大学生の恒夫が麻雀店でバイトをしている場面から映画は始まる。夜な夜な出没する乳母車を押した老婆の話題になる。たまたま、店長の犬の散歩をしていた恒夫は、坂道を降りてくる乳母車と遭遇、中を見ると包丁を持った少女が乗っていた。押していた老婆に誘われるままに朝食を食べた恒夫は、その少女の足が不自由であることがわかる。
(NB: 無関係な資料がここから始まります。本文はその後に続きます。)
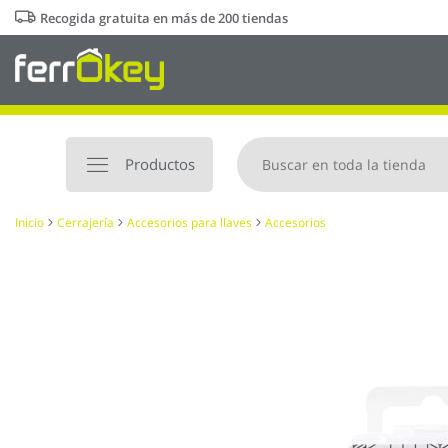
Ir
Recogida gratuita en más de 200 tiendas
al
contenido
Productos
Inicio
Cerrajería
Accesorios para llaves
Accesorios
Saltar
al
final
de
la
galería
de
imágenes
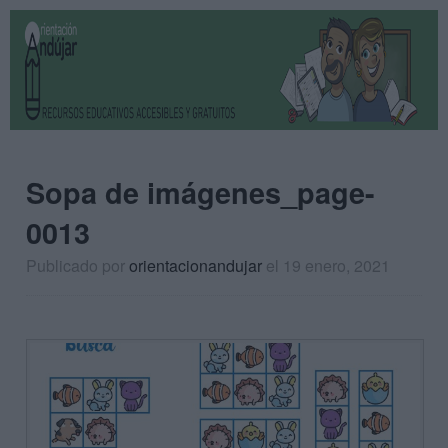
Sopa de imágenes_page-
0013
Publicado por
orientacionandujar
el 19 enero, 2021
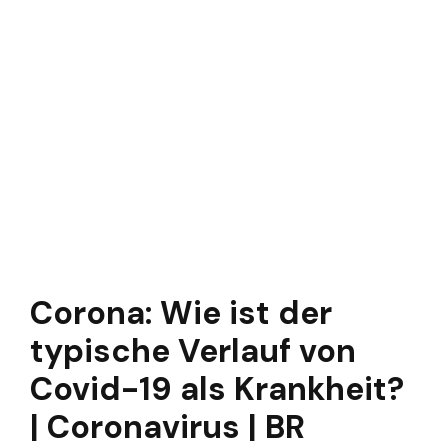
Corona: Wie ist der
typische Verlauf von
Covid-19 als Krankheit?
| Coronavirus | BR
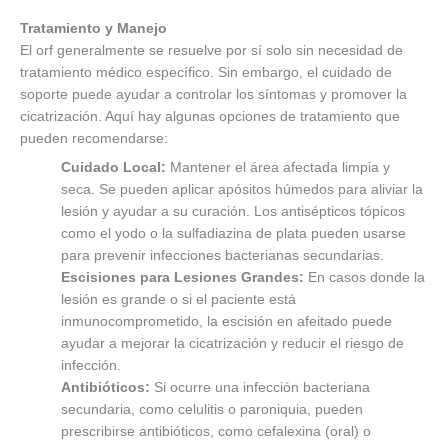
Tratamiento y Manejo
El orf generalmente se resuelve por sí solo sin necesidad de
tratamiento médico específico. Sin embargo, el cuidado de
soporte puede ayudar a controlar los síntomas y promover la
cicatrización. Aquí hay algunas opciones de tratamiento que
pueden recomendarse:
Cuidado Local:
Mantener el área afectada limpia y
seca. Se pueden aplicar apósitos húmedos para aliviar la
lesión y ayudar a su curación. Los antisépticos tópicos
como el yodo o la sulfadiazina de plata pueden usarse
para prevenir infecciones bacterianas secundarias.
Escisiones para Lesiones Grandes:
En casos donde la
lesión es grande o si el paciente está
inmunocomprometido, la escisión en afeitado puede
ayudar a mejorar la cicatrización y reducir el riesgo de
infección.
Antibióticos:
Si ocurre una infección bacteriana
secundaria, como celulitis o paroniquia, pueden
prescribirse antibióticos, como cefalexina (oral) o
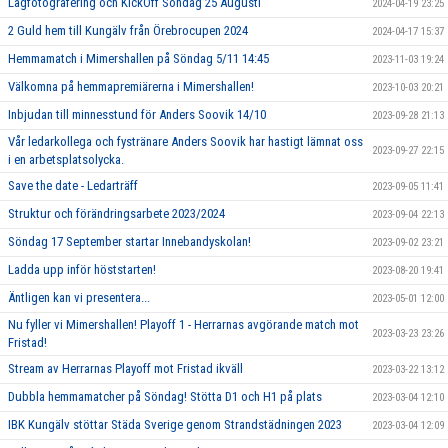
Lagfotografering och KickOff Söndag 25 Augusti
2024-04-19 23:25
2 Guld hem till Kungälv från Örebrocupen 2024
2024-04-17 15:37
Hemmamatch i Mimershallen på Söndag 5/11 14:45
2023-11-03 19:24
Välkomna på hemmapremiärerna i Mimershallen!
2023-10-03 20:21
Inbjudan till minnesstund för Anders Soovik 14/10
2023-09-28 21:13
Vår ledarkollega och fystränare Anders Soovik har hastigt lämnat oss
2023-09-27 22:15
i en arbetsplatsolycka.
Save the date - Ledarträff
2023-09-05 11:41
Struktur och förändringsarbete 2023/2024
2023-09-04 22:13
Söndag 17 September startar Innebandyskolan!
2023-09-02 23:21
Ladda upp inför höststarten!
2023-08-20 19:41
Äntligen kan vi presentera...
2023-05-01 12:00
Nu fyller vi Mimershallen! Playoff 1 - Herrarnas avgörande match mot
2023-03-23 23:26
Fristad!
Stream av Herrarnas Playoff mot Fristad ikväll
2023-03-22 13:12
Dubbla hemmamatcher på Söndag! Stötta D1 och H1 på plats
2023-03-04 12:10
IBK Kungälv stöttar Städa Sverige genom Strandstädningen 2023
2023-03-04 12:09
彼女はフランソワーズ・サガンの小説のファンで、登場人物の名をとってジョゼと名乗っていた。

 

食事目当てで何度か恒夫はジョゼの家を訪ねるが、所詮、障害者だから構うなという祖母の言葉に足が遠のく。やがて就職活動を始めた恒夫は、会社訪問で、あの祖母が死んだことを知る。恒夫はジョゼの家を訪ね、一人で必死で暮らすジョゼの姿を見る。帰ろうとする恒夫に泣きじゃくって追い縋るジョゼ。彼女は心細かった。恒夫はその日ジョゼと体を合わせる。そして一年が経つ。

 

恒夫は実家の法事に行くことになり、ジョゼを連れていくことにする。二人は一時のアバンチュールを楽しむが二人は、永遠に続かないことを知っていた。そして、魚の泳ぐラブホテルで体を重ねる。

 

帰ってきて、少し経って、恒夫はジョゼの家を去る。迎えにきた彼女と歩いていた恒夫は思わずその場で泣きじゃくってしまう。自分の弱さに情けなくなる恒夫。

 

カットが変わり、電動車椅子に乗るジョゼ、自宅でいつものように料理をするジョゼのシーンで映画は終わる。散りばめられる現実の厳しさを表現するセリフと、犬童一心監督らしいギャグ映像なども満載で、深みのある一時の切ないラブストーリーに涙してしまいます。やはり名作ですね。